(Passage for review)

LLM’s Secret Sauce: Not Just Prompts, but Context Engineering
October 15, 2025
·Layla Bitar
At the recent Xpand conference in Amman, one theme kept surfacing in conversations with fellow individuals in tech: the limitations of large language models (LLMs).
Many argued that no matter how advanced these models are, they often fail to produce the output you actually want. While that is true in many cases, here’s what struck the most: in most of these discussions, one critical factor was overlooked. Especially by those outside the tech bubble. The real game-changer isn’t just the model itself, it’s context engineering.
If you haven’t been living under a rock, chances are that you have come across the buzzword “prompt-engineering” in the past few years. And yes, while it has been recognized as an official job title in the tech industry, you probably have been practicing it on your own all along.
The engineering part comes in when you continually modify your prompt to elicit the desired response from an LLM. You either change a word, change the format of your prompt, provide a very specific instruction or piece of information. But prompt engineering can only take you so far.

(End Passage for review)
(Dataset records)

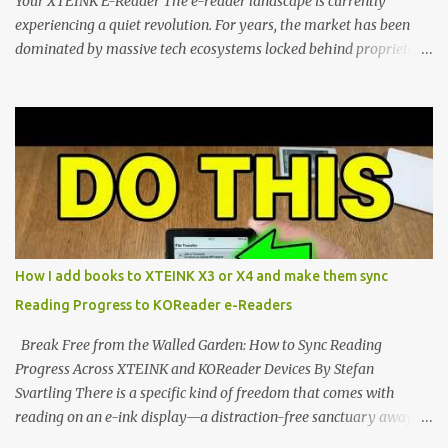
Your XTEINK E-Reader The e-reader landscape is currently
experiencing a quiet revolution. For years, the market has been
dominated by massive tech ecosystems locked behind proprietary
walls. But a growing movement of open-source developers is
proving that hardware belongs to the user. At the center of this
shift are the XTEINK X4 and X3 , a pair of highly pocketable,
minimalist e-ink devices powered by the ESP32-C3
microcontroller . While their affordable price tag and compact
footprint make them incredibly appealing, the stock operating
system has left power users feeling constrained by rigid button
mapping and generic typography. Enter the custom firmware
scene , where developers are unleashing the true potential of these
How I add books to XTEINK X3 or X4 and make them sync
devices. Today, the community is largely divided between two
Reading Progress to KOReader e-Readers
exceptional open-source operating systems: the foundational
CrossPoint firmware and its feature-rich, high-performance fork,
Break Free from the Walled Garden: How to Sync Reading
CrossIn...
Progress Across XTEINK and KOReader Devices By Stefan
Svartling There is a specific kind of freedom that comes with
reading on an e-ink display—a distraction-free sanctuary away
from the glaring LCDs and OLEDs of our smartphones. As an avid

(End Dataset records)

What this exercise asks =
• 1. Decide whether each statement agrees with the article on context engineering. Answer yes or no for each, and quote the words of the article that settle it.
(a) The Xpand conference took place in Amman.
(b) Prompt engineering has been recognized as an official job title in the tech industry.
(c) The article claims prompt engineering alone can get you any output you want from an LLM.
• 2. Extract the part of the article on context engineering that starts at "LLM’s Secret Sauce: Not" and ends at "own all along.".
• 3. Extend the article on context engineering from the point where it stops.
The records have no connection to the article on context engineering.

Per-task outputs =
• 1.
(a) Yes: "At the recent Xpand conference in Amman"
(b) Yes: "it has been recognized as an official job title in the tech industry"
(c) No: "But prompt engineering can only take you so far."

• 2.
LLM’s Secret Sauce: Not Just Prompts, but Context Engineering
October 15, 2025
·Layla Bitar
At the recent Xpand conference in Amman, one theme kept surfacing in conversations with fellow individuals in tech: the limitations of large language models (LLMs).
Many argued that no matter how advanced these models are, they often fail to produce the output you actually want. While that is true in many cases, here’s what struck the most: in most of these discussions, one critical factor was overlooked. Especially by those outside the tech bubble. The real game-changer isn’t just the model itself, it’s context engineering.
If you haven’t been living under a rock, chances are that you have come across the buzzword “prompt-engineering” in the past few years. And yes, while it has been recognized as an official job title in the tech industry, you probably have been practicing it on your own all along.

• 3.
While it does give you a better output, this isn’t what solely powers our LLM system. Sure, one can argue that what truly powers an LLM is its training data, model architecture, parameters, and carefully engineering user prompts. But in today’s landscape with so many competing open- and closed-source models the real challenge isn’t simply relying on those ingredients. It’s about tailoring these resources to your specific use case so that the responses are not only accurate but also useful.
Many might mistake the interchangeability of the two terms : “context engineering” and “prompt engineering”. While there is a relation, they are two completely different concepts.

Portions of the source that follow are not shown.